TEXT ZUM PRÜFEN |
-----

Siemens sieht sich als Krisengewinner

von Redaktion

VON SEBASTIAN HÖLZLE

München – Was Siemens-Chef Joe Kaeser gestern in München präsentierte, war nicht nur die Jahresbilanz eines Dax-Konzerns. Es war auch eine erste Bilanz über seinen eingeschlagenen Kurs, an dessen Ende neben der Siemens AG zwei weitere Technologie-Konzerne existieren – ein in der 173-jährigen Geschichte des Unternehmens einmaliger Umbau.

„Ziel war es, den einzelnen Geschäften deutlich mehr unternehmerische Eigenständigkeit unter der starken gemeinsamen Marke Siemens zu geben“, begründete Kaeser den Schritt. Vor diesem Hintergrund habe Siemens sein Energiegeschäft abgespalten und es Ende September als Siemens Energy an die Börse gebracht. „Zusammen mit Siemens Heal-thineers und der Siemens AG gibt es nun drei börsennotierte Gesellschaften des Siemens-Ökosystems.“

Abgesehen vom Firmennamen ist die Münchner Siemens AG nur noch über Aktienpakete mit den Unternehmen verbunden. An Siemens Healthineers mit Sitz in Erlangen hält der Konzern 85 Prozent der Aktien. Die beteiligung an Siemens Energy liegt bei 45 Prozent. Die Firmenzentrale soll in Berlin entstehen, formal bleibt München Unternehmenssitz.

Angesichts der Corona-Pandemie habe Siemens „gerade noch rechtzeitig“ die wichtigsten Meilensteine des strategischen Konzepts erreicht, sagte Kaeser. „Mit drei starken Unternehmen in ihren jeweiligen Branchen haben wir den Grundstein dafür gelegt, gestärkt aus der Krise hervorzugehen.“ Dies sei auch deshalb so, weil Siemens sich auf Bereiche konzentriere, die aufgrund globaler und gesellschaftlicher Trends besonders attraktive Chancen böten. Gemeint ist etwa der Trend zur Digitalisierung in der Medizintechnik bei Siemens Healthineers oder die Energiewende, mit der sich Siemens Energy konfrontiert sieht. Die Pandemie werde die digitale Transformation in allen Bereichen der Wirtschaft beschleunigen, sagte Kaeser. „Und es wird die Unternehmen belohnen, die die Krise gut meistern.“ Mit diesem Satz dürfte Kaeser vor allem sein eigenes Unternehmen gemeint haben.

-----

AUFGABEN |
1. Geben Sie aus dem Artikel über Siemens das Stück wortgetreu wieder, das bei „Angesichts der Corona-Pandemie“ anfängt und bei „Unternehmen gemeint haben.“ aufhört.
2. Beantworten Sie zum Artikel über Siemens diese Fragen:
(a) Wie viele Jahre umfasst die Geschichte des Unternehmens?
(b) Wann kam Siemens Energy an die Börse?
(c) Wie viel Prozent der Aktien von Siemens Healthineers hält der Konzern?
3. Knüpfen Sie an den letzten Satz des Artikels über Siemens an und schreiben Sie den Artikel weiter.
Die Liste dahinter brauchen Sie nicht.

-----

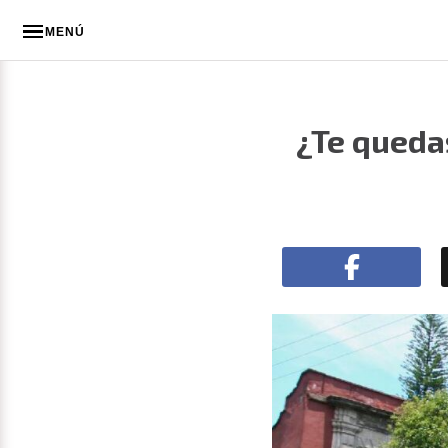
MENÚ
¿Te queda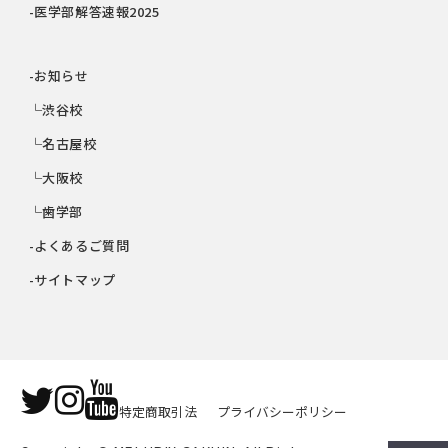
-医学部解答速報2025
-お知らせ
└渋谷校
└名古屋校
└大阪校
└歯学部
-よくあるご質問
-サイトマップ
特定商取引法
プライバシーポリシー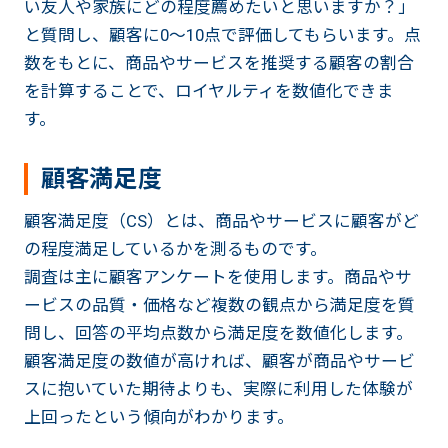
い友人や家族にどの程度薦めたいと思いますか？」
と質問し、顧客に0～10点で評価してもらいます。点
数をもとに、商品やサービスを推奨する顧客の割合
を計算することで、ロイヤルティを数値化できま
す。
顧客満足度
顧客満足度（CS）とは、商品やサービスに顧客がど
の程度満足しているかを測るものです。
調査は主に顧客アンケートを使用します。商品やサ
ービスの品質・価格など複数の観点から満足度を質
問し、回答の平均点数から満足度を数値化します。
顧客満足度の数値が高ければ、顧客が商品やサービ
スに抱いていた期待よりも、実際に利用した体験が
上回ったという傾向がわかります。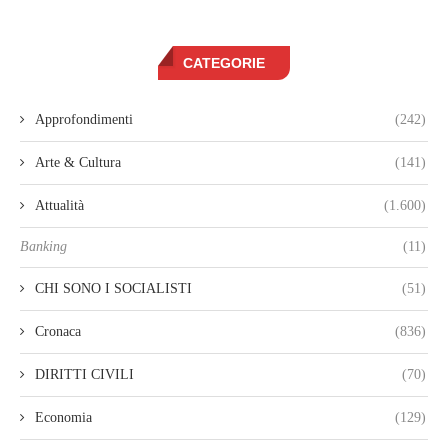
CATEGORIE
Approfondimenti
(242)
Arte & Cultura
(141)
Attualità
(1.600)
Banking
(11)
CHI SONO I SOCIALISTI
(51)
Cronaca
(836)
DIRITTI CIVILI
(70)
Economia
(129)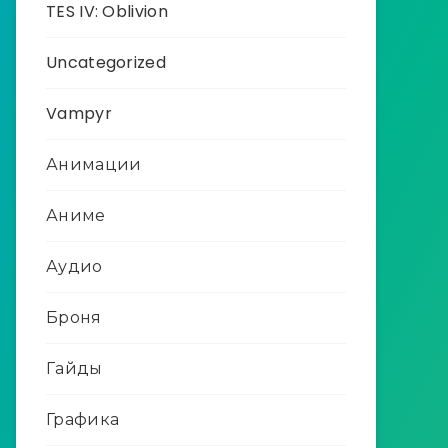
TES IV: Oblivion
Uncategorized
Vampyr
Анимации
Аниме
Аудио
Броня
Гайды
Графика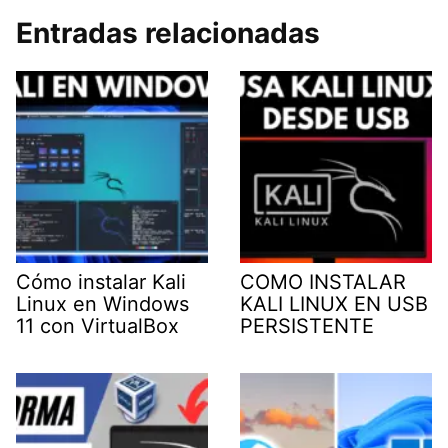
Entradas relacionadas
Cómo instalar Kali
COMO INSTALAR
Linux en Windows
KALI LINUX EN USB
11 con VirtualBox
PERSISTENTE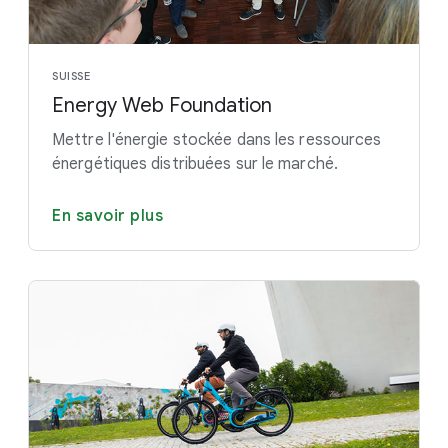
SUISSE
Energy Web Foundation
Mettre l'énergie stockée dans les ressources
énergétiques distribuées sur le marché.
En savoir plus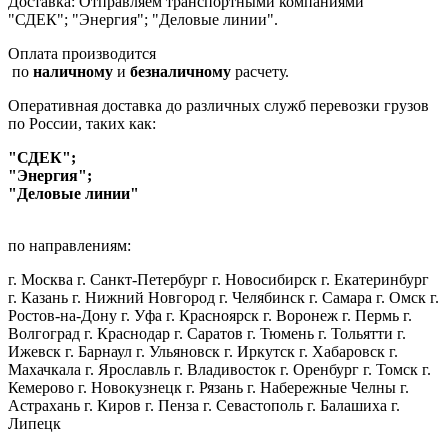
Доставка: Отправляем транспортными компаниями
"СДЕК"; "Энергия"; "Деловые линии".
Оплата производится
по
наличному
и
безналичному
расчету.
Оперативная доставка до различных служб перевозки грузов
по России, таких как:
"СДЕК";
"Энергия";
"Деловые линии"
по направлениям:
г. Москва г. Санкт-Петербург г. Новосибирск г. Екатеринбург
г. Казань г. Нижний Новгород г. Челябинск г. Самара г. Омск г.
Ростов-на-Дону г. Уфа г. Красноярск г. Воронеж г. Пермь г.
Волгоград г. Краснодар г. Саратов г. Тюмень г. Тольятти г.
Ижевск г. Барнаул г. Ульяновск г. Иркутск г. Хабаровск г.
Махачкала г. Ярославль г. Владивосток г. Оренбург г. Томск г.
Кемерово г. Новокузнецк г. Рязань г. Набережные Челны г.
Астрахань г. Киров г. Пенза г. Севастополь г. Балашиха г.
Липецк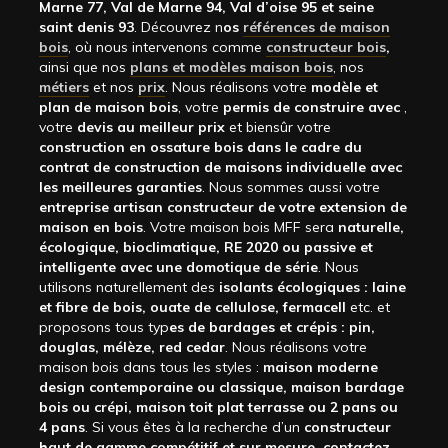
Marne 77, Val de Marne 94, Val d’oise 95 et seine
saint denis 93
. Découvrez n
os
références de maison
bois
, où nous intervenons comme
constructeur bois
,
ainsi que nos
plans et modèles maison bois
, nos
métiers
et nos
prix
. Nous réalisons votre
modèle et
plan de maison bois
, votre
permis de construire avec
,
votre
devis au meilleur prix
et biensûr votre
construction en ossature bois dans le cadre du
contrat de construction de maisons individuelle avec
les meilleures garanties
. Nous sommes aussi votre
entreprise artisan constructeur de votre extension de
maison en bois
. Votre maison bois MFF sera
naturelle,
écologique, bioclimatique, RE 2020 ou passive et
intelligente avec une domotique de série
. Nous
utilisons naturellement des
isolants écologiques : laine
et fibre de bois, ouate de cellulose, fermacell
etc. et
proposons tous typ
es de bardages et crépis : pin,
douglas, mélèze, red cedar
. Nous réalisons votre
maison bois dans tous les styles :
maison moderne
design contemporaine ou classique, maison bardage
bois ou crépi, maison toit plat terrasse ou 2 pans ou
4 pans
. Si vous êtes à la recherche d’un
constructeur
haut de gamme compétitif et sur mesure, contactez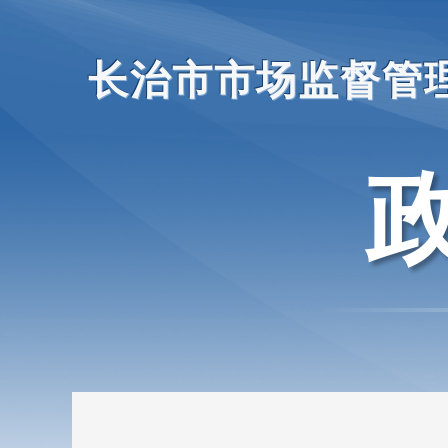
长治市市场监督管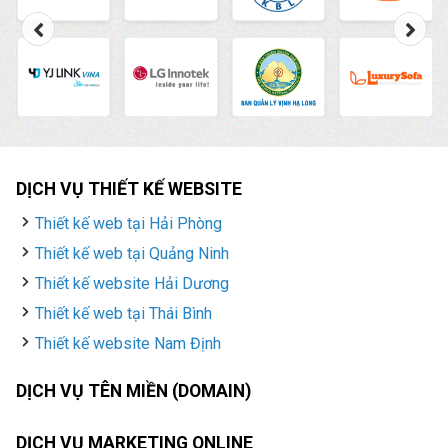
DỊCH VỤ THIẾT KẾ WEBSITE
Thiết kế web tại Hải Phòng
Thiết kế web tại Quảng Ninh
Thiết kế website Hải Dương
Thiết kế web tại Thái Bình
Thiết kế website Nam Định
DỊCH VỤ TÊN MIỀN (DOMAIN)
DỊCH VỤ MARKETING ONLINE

-----

LÖSUNGEN |
1.
Angesichts der Corona-Pandemie habe Siemens „gerade noch rechtzeitig“ die wichtigsten Meilensteine des strategischen Konzepts erreicht, sagte Kaeser. „Mit drei starken Unternehmen in ihren jeweiligen Branchen haben wir den Grundstein dafür gelegt, gestärkt aus der Krise hervorzugehen.“ Dies sei auch deshalb so, weil Siemens sich auf Bereiche konzentriere, die aufgrund globaler und gesellschaftlicher Trends besonders attraktive Chancen böten. Gemeint ist etwa der Trend zur Digitalisierung in der Medizintechnik bei Siemens Healthineers oder die Energiewende, mit der sich Siemens Energy konfrontiert sieht. Die Pandemie werde die digitale Transformation in allen Bereichen der Wirtschaft beschleunigen, sagte Kaeser. „Und es wird die Unternehmen belohnen, die die Krise gut meistern.“ Mit diesem Satz dürfte Kaeser vor allem sein eigenes Unternehmen gemeint haben.

2.
(a) 173 Jahre
(b) Ende September
(c) 85 Prozent

3.
Die Bilanzkennzahlen des Geschäftsjahres 2020, das bei Siemens Ende September zu Ende ging, geben Kaeser bislang Recht. Unterm Strich lag der Konzerngewinn bei 4,2 Milliarden Euro, dank eines „bemerkenswerten“ vierten Quartals, wie Kaeser betonte. Demnach verdiente Siemens zwischen Juli und September 1,9 Milliarden Euro, das ist fast die Hälfte des gesamten Jahresgewinns. Spurlos ging die Pandemie an Siemens aber nicht vorbei: 2019 lag der Jahresgewinn – ohne Siemens Energy – bei 5,6 Milliarden Euro. Auch der Umsatz schrumpfte 2020 auf 57,1 Milliarden Euro. Im Vorjahr waren es ohne Siemens Energy 60 Milliarden. Ohne das Herausrechnen des Energiegeschäfts sind die Rückgänge deutlicher (siehe Grafik).

Das bekommen auch die Aktionäre zu spüren. Erstmals seit Kaesers Amtsantritt 2013 soll die Dividende gekürzt werden – von 3,90 Euro im Vorjahr auf 3,50 Euro je Aktie. Jetzt soll es wieder aufwärts gehen, ist sich Kaesers Nachfolger Roland Busch sicher. Formal ist Busch bis zur Hauptversammlung im Februar noch Vize, faktisch ist er seit Oktober der neue Geschäftsführer. „Trotz der Einschränkungen und der wirtschaftlichen Auswirkungen durch Corona blicke ich sehr optimistisch in die Zukunft“, sagte Busch. Bei Gewinn und Umsatz rechnet er mit einem „moderaten“ Wachstum. Dabei habe er die Kosten „stets im Blick“. Einsparungen von rund einer Milliarde Euro bis 2023 sind bereits eingeplant, nun will Busch zusätzlich 130 Millionen Euro einsparen.